The clinical guidance for higher dose transfer assessed in this study appeared feasible to implement within the specialist treatment settings under which these transfers occurred. The greatest area of discrepancy with the guidance was in inpatient settings, where the first buprenorphine dose was sometimes initiated prior to the patients experiencing moderate withdrawal (eg, COWS >8 and based upon patient and clinician preference) to minimize late night transfer activity. The large number of inpatient admissions highlights the need for specialist referral for HD transfers, albeit the length of inpatient stay was usually limited to 2 days. In our view, HD transfers should not generally be attempted in community settings overseen by primary healthcare providers. Day procedure centers may prove to be a useful alternative where inpatient admission may not be possible.

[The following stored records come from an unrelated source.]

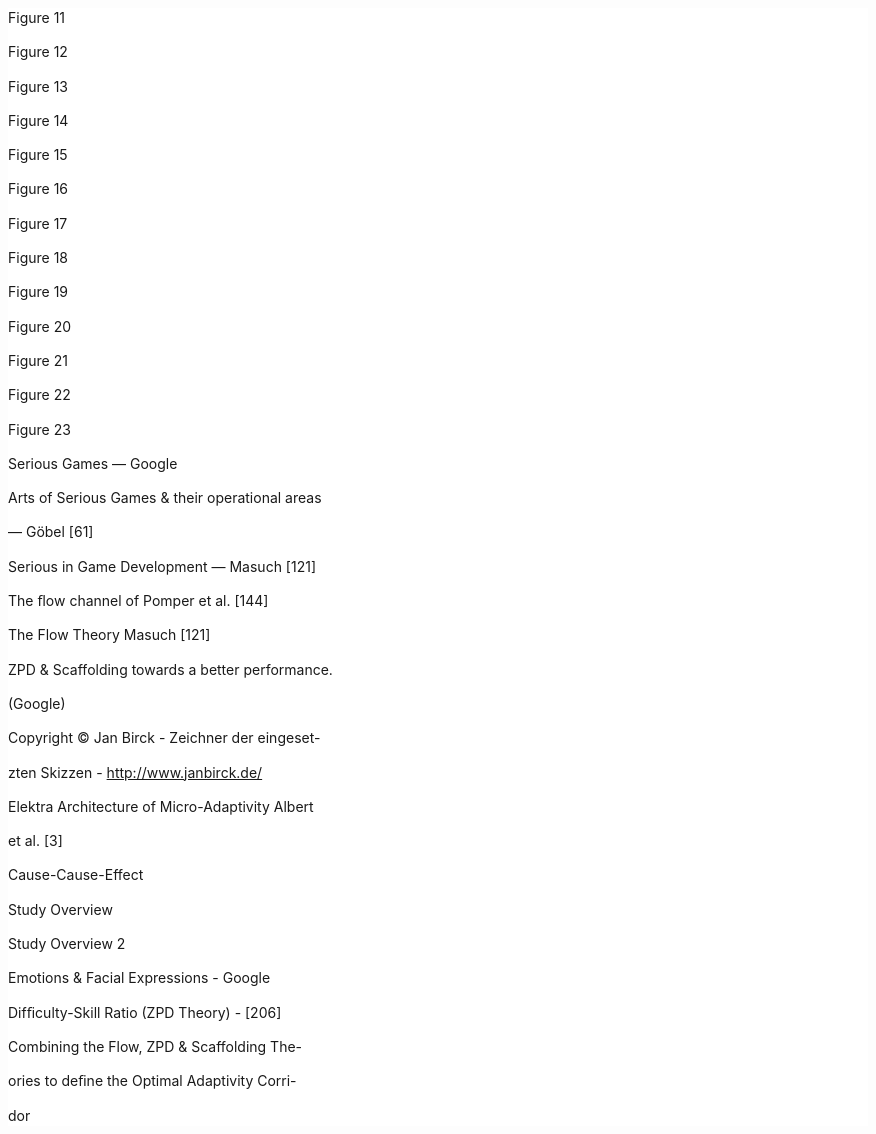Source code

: Figure 11

Figure 12

Figure 13

Figure 14

Figure 15

Figure 16

Figure 17

Figure 18

Figure 19

Figure 20

Figure 21

Figure 22

Figure 23

Serious Games — Google

Arts of Serious Games & their operational areas

— Göbel [61]

Serious in Game Development — Masuch [121]

The ﬂow channel of Pomper et al. [144]

The Flow Theory Masuch [121]

ZPD & Scaffolding towards a better performance.

(Google)

Copyright © Jan Birck - Zeichner der eingeset-

zten Skizzen - http://www.janbirck.de/

Elektra Architecture of Micro-Adaptivity Albert

et al. [3]

Cause-Cause-Effect

Study Overview

Study Overview 2

Emotions & Facial Expressions - Google

Difﬁculty-Skill Ratio (ZPD Theory) - [206]

Combining the Flow, ZPD & Scaffolding The-

ories to deﬁne the Optimal Adaptivity Corri-

dor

There are several study limitations. The restriction to specialist settings is a limitation of the study, and it remains uncertain as to the ability for nonspecialists to adhere to the guidelines in community settings. Furthermore, more widespread generalizability of the findings would be strengthened if a greater number of treatment sites had participated. The conclusions that can be made regarding patient-reported outcomes are limited, as this was an observational study of clinical practice, with small participant numbers and high rates of missing data in research follow-ups. Whereas the findings indicate many patients demonstrated improvements in mental health and QoL indicators, the low follow-up rates require caution, and further research with larger numbers is required. Nevertheless, the within-subject design is a useful approach when examining differences between methadone and buprenorphine, and provides an alternative approach to assessing the safety of these medications than observational cross-sectional studies. Our observational case series builds upon, but does not fundamentally shift, conclusions from the previous review of this subject.

Although demonstrating that these guidelines are feasible and enable safe transfer for patients from lower methadone doses and for most patients even at higher doses, it does not exclude that other transfer approaches may prove to be useful, particularly for HD transfers. In particular, the use of shorter-acting full opioid agonists (eg, morphine, oxycodone) as a transition between methadone and buprenorphine warrants further exploration.

CONCLUSIONS

This implementation study indicates that the Australian MATOD guidelines are feasible and effective for transferring patients from methadone doses below 50 mg, and indeed from higher doses for many patients, although a quarter of HD transfers experienced precipitated withdrawal, and 21% of all patients had returned to methadone treatment within 7 days of the attempted transfer. Further research is required to understand the predictors of which patients will experience complications in transfers, and to develop more reliable approaches to HD transfers.